READING PASSAGE:
>>>

A public land of a country is held in trust for the people of the whole country[i].  Congress determines how that trust must be administered.  Public lands are such lands subject to sale or other disposal under general laws, excluding those to which any claims or rights of others are attached.  The Federal Land Policy and Management Act (FLPMA) require an authorized person to prepare and maintain an inventory of all public lands[ii].

It is to be noted that the Supreme Court of the U.S. recognized that exclusive jurisdiction can be acquired with the consent of the state legislature by cession.  If a land is adopted by the U.S. for its grant, then the grant cannot be collaterally impeached.  However, property rights that vested prior to the cession of the land will be protected, even if the U.S. claims the granted land for purposes of national defense.  It was observed in Stockard v. McGary, 120 Tenn. 180 (Tenn. 1907) that an entry is not indispensably necessary to the validity of a grant.  It was also found that neither entry nor survey is necessary to the validity of a grant.

A confirmation of title protects only the asserted claim and does not recognize the validity of the whole grant, even if the claimed land is less than that covered in the original grant.  It is to be noted that a confirmation in the name of the original grantee, divesting the legal title of the U.S. is binding on the government and on the assignees[iii].  A grant may be made by a law, as well as a patent pursuant to a law.  It is to be noted that a patent is an instrument by which the U.S. conveys title to public lands.  Until the patent issues, the fee of the land is in the U.S.[iv].

An individual’s rights in land granted by a foreign government are determined by the laws of the foreign government as they existed at the time of the grant of lands.  Further, there is no principle of public law that prohibits a citizen of a conquering country from purchasing property in the territory acquired.  Similarly, the principles of the U.S. government cannot forbid it[v].

In Republic Aviation Corp. v. Lowe, 69 F. Supp. 472 (D.N.Y. 1946), it was observed that the territory of a foreign government can be acquired by cession or by conquest.  Cession of territory involves the transfer of sovereignty by means of an agreement between the ceding and the acquiring states.  Conquest is the taking of possession of territory of an enemy state by force.

Similarly, when the legislature of a state consent to the purchase of land by the U.S., its consent may be accompanied by such reservations or conditions that are not inconsistent with the free and effective use of the land for the public purposes intended.  However, in the absence of reservations in the consenting act, federal jurisdiction over land acquired by the U.S. by consent of the state is exclusive of state authority[vi].

<<<

DATA LISTING:
>>>

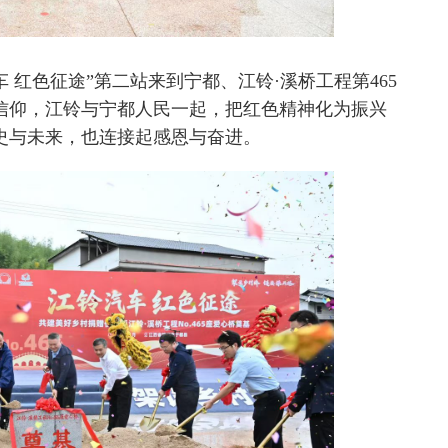
 红色征途”第二站来到宁都、江铃·溪桥工程第465
信仰，江铃与宁都人民一起，把红色精神化为振兴
史与未来，也连接起感恩与奋进。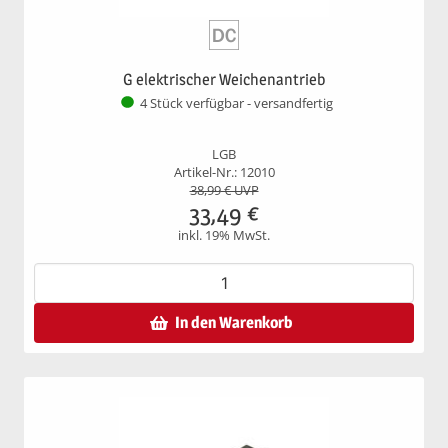
G elektrischer Weichenantrieb
4 Stück verfügbar - versandfertig
LGB
Artikel-Nr.: 12010
38,99
€ UVP
33,49
€
inkl. 19% MwSt.
In den Warenkorb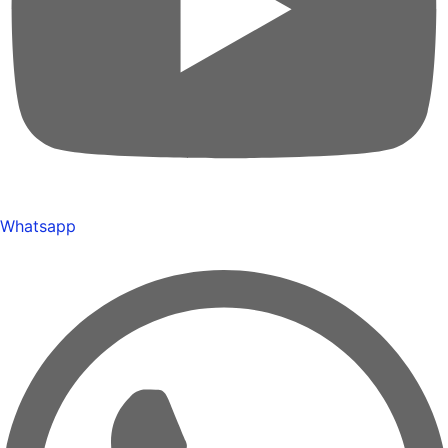
Whatsapp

<<<

TASKS AND EXERCISES:
1. In the passage on U.S. public lands, what does a patent do?
2. Continue the passage on U.S. public lands, picking up after its final sentence.

ANSWERS BY ITEM:
1. A patent is an instrument by which the U.S. conveys title to public lands.

2.
It is to be noted that the intention of the grantor is to be considered in the interpretation of a land grant of a superseded government.  Similarly, the conduct of the government that succeeded to the territory may also be considered in order to determine the limits of an ambiguous grant of a predecessor government.

If a grant conveys a tract described by metes and bounds, the land under water as well as other land will pass if it is within the limits of the grant.  In other words, a grantee can acquire by his/her deed only the lands described in it by metes and bounds, and with sufficient certainty to enable a person of reasonable skill to locate it.  S/he cannot acquire lands outside of the description by way of appurtenance or accession[vii].

In United States v. Green, 185 U.S. 256 (U.S. 1902), the U.S. government promised to respect the property of Mexicans.  The cession will not increase rights.  There is no duty upon the U.S government to recognize the validity of a grant to any area of greater extent than was recognized by the government of Mexico.  If the Mexican government had a right to compel payment for an overplus or resell such overplus to a third party, then the U.S. government is under no moral or legal obligations to consider such overplus.  However, it may equitably treat the grant as limited to the area purchased and paid for.

[i] United States v. Gardner, 903 F. Supp. 1394 (D. Nev. 1995).

[ii] 43 USCS § 1711.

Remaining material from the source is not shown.